_Your assignment_
List, from the lines below, each one with "Battery" in it.

Detected change data
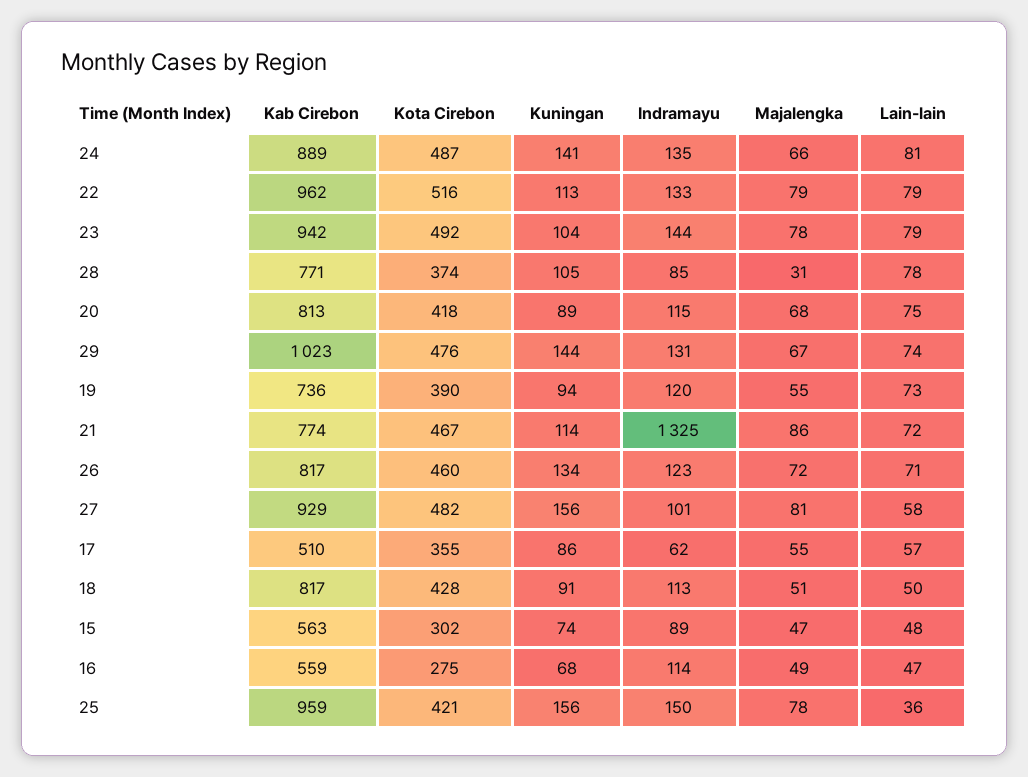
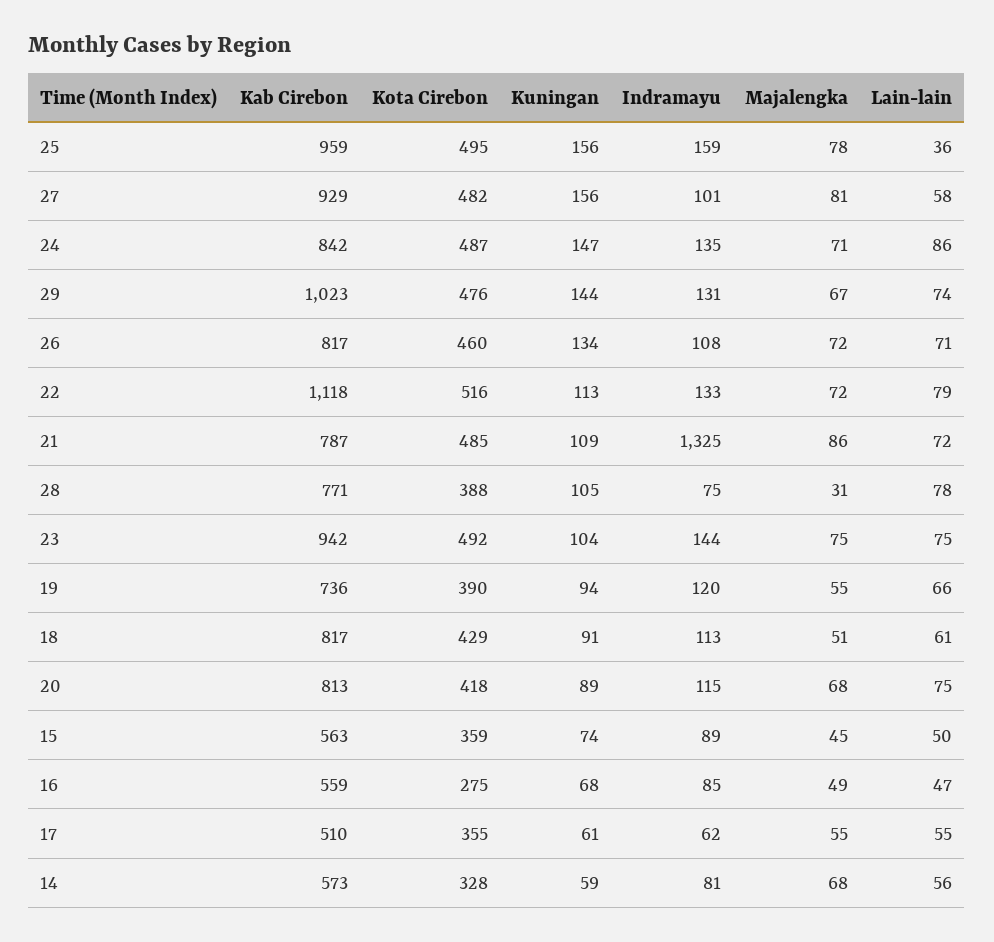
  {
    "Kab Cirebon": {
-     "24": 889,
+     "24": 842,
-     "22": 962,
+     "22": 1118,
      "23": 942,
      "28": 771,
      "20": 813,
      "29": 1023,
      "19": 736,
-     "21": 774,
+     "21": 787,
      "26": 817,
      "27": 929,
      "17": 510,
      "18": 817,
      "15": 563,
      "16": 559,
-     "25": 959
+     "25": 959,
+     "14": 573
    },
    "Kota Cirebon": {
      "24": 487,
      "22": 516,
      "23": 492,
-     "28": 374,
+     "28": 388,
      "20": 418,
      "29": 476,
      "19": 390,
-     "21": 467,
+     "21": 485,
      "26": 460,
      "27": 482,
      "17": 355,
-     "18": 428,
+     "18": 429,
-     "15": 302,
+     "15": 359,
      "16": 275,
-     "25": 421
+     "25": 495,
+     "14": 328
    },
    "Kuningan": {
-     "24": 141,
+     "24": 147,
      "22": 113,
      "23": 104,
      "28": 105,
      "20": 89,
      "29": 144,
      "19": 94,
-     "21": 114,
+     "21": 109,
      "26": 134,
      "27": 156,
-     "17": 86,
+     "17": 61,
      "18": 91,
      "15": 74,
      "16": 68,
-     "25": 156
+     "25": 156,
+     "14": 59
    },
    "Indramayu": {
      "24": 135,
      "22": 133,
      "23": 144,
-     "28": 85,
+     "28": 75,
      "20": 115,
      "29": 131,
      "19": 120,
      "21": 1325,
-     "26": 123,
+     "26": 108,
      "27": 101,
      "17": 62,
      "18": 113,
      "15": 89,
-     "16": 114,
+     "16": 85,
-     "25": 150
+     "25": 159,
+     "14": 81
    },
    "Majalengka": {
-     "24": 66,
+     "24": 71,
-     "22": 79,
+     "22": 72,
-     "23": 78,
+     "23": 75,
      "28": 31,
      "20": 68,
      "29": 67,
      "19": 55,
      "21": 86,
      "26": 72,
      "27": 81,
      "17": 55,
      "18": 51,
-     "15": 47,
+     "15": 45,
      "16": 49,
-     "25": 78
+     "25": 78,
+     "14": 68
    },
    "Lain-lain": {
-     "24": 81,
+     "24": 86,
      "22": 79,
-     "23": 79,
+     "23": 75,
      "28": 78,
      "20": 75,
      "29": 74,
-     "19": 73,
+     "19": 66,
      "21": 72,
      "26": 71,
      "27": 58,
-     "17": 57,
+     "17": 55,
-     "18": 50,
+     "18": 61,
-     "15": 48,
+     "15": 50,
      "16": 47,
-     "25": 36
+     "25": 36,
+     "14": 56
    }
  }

...

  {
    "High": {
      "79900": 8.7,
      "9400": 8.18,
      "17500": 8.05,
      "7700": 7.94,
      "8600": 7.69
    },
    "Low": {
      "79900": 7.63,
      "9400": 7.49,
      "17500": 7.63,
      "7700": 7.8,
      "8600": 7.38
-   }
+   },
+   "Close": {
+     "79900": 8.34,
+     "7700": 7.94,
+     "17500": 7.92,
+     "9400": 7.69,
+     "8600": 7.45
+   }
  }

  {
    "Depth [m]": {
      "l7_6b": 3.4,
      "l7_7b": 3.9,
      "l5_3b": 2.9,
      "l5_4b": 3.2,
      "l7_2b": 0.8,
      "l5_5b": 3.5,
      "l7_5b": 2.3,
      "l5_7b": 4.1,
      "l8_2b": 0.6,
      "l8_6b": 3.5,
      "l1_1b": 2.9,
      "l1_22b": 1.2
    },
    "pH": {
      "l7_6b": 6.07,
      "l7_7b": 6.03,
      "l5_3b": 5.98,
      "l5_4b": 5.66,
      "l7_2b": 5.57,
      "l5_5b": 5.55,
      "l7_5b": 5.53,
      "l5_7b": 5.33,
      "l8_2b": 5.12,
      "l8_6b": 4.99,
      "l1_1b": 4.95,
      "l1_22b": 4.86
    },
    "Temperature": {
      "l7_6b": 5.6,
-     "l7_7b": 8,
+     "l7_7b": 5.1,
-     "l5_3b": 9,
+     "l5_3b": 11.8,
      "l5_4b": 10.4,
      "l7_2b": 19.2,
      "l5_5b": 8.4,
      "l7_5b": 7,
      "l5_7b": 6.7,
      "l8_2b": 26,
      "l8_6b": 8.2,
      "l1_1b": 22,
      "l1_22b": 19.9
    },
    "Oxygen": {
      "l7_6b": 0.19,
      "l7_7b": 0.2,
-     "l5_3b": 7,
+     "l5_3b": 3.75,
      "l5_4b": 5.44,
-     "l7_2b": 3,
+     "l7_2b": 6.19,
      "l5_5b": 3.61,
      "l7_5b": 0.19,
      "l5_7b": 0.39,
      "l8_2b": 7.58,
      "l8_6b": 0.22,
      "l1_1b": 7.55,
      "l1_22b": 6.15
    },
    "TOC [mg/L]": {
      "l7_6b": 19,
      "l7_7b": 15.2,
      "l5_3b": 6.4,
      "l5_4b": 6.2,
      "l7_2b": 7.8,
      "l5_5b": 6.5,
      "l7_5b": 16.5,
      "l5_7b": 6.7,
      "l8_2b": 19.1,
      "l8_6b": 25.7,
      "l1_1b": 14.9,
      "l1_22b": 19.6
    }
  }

...

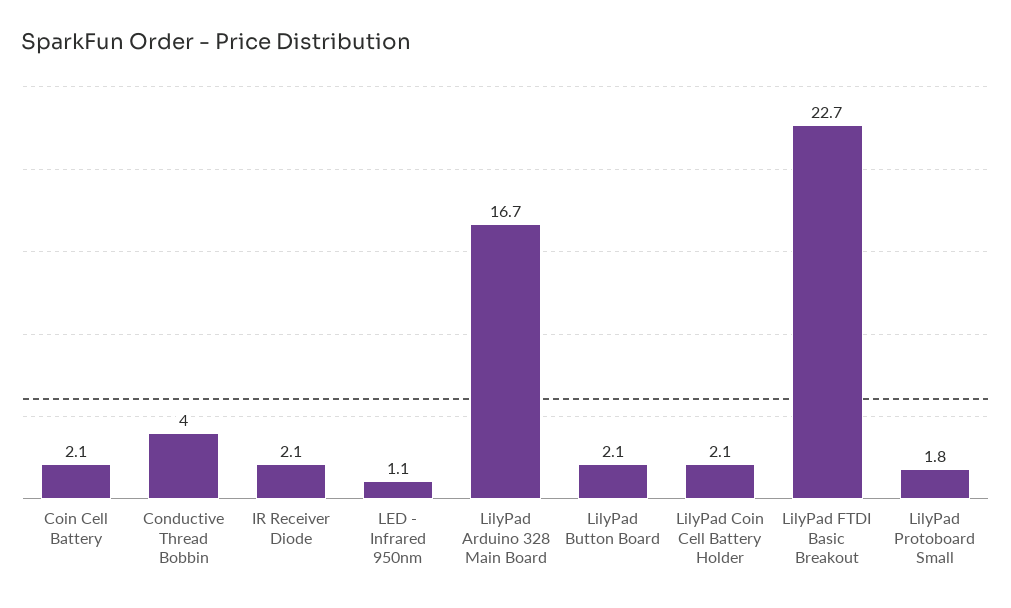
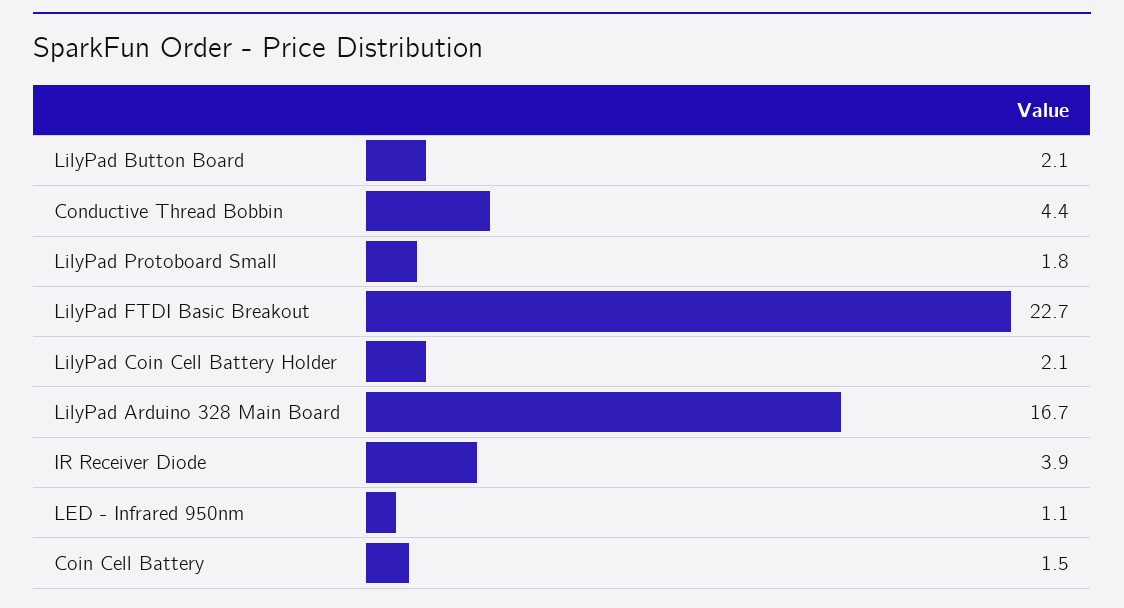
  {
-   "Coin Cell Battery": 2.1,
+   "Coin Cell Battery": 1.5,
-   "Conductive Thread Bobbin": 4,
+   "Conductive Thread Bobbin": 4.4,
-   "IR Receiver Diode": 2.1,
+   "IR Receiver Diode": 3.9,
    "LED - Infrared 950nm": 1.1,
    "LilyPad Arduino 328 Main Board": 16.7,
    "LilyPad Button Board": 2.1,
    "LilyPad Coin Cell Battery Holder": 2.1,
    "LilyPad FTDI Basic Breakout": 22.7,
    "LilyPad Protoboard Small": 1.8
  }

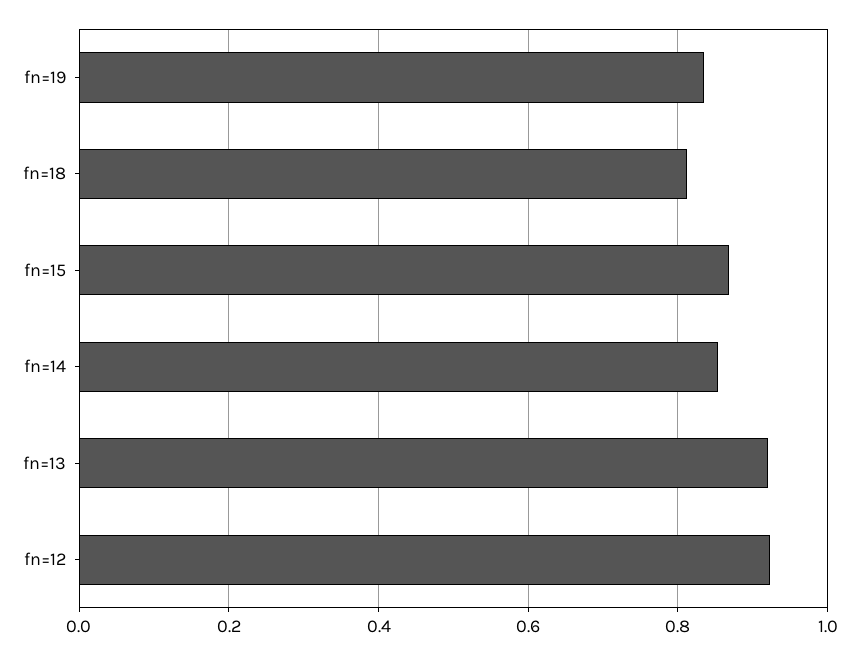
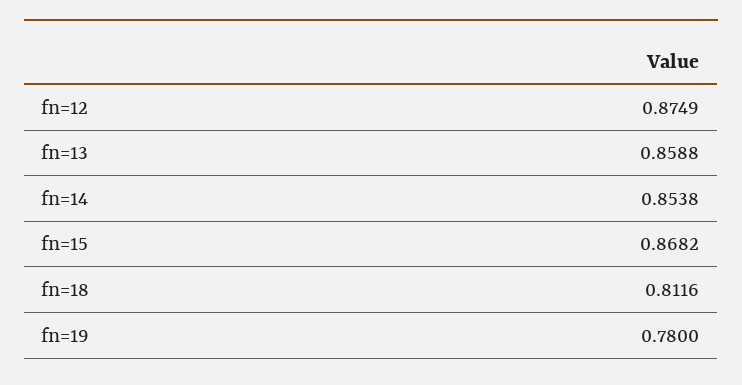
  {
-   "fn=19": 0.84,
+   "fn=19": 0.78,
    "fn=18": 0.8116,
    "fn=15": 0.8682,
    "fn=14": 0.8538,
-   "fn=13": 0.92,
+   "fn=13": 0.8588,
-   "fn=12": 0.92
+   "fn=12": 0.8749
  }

_Answer to the problem_
-   "Coin Cell Battery": 2.1,
+   "Coin Cell Battery": 1.5,
    "LilyPad Coin Cell Battery Holder": 2.1,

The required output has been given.